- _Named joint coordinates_
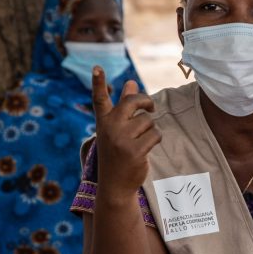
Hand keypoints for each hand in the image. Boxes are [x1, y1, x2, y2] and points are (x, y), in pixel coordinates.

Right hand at [91, 66, 159, 200]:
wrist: (115, 186)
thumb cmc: (117, 154)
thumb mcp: (116, 130)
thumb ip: (123, 106)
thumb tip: (132, 83)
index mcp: (103, 122)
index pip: (99, 99)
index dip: (98, 83)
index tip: (97, 67)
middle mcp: (109, 128)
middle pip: (133, 102)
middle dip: (146, 102)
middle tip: (151, 108)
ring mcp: (121, 139)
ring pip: (148, 121)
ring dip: (150, 128)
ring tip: (142, 141)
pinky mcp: (134, 150)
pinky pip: (155, 134)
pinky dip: (155, 139)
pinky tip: (147, 148)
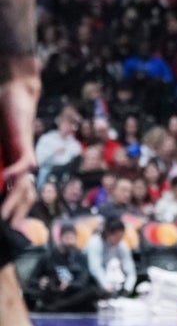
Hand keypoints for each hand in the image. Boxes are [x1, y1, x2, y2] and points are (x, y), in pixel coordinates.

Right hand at [0, 59, 40, 223]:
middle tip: (7, 232)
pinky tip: (7, 180)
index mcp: (11, 170)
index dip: (8, 211)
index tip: (3, 225)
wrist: (15, 94)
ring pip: (25, 186)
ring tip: (3, 218)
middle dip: (15, 215)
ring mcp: (25, 157)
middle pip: (23, 197)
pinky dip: (15, 174)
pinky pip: (23, 164)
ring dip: (14, 202)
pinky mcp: (25, 145)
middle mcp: (22, 168)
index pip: (12, 196)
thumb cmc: (1, 118)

- _AIM OF THE EXERCISE_
Starting at the line that contains "middle pip: (133, 102)" and stopping after the line that contains "pinky tip: (147, 148)", write out every line exactly as it appears above, and no other line.

- _SOLUTION FOR THIS PROBLEM_
middle pip: (133, 102)
middle dip: (146, 102)
middle tip: (151, 108)
ring mcp: (121, 139)
ring pip: (148, 121)
ring dip: (150, 128)
ring tip: (142, 141)
pinky mcp: (134, 150)
pinky pip: (155, 134)
pinky dip: (155, 139)
pinky tip: (147, 148)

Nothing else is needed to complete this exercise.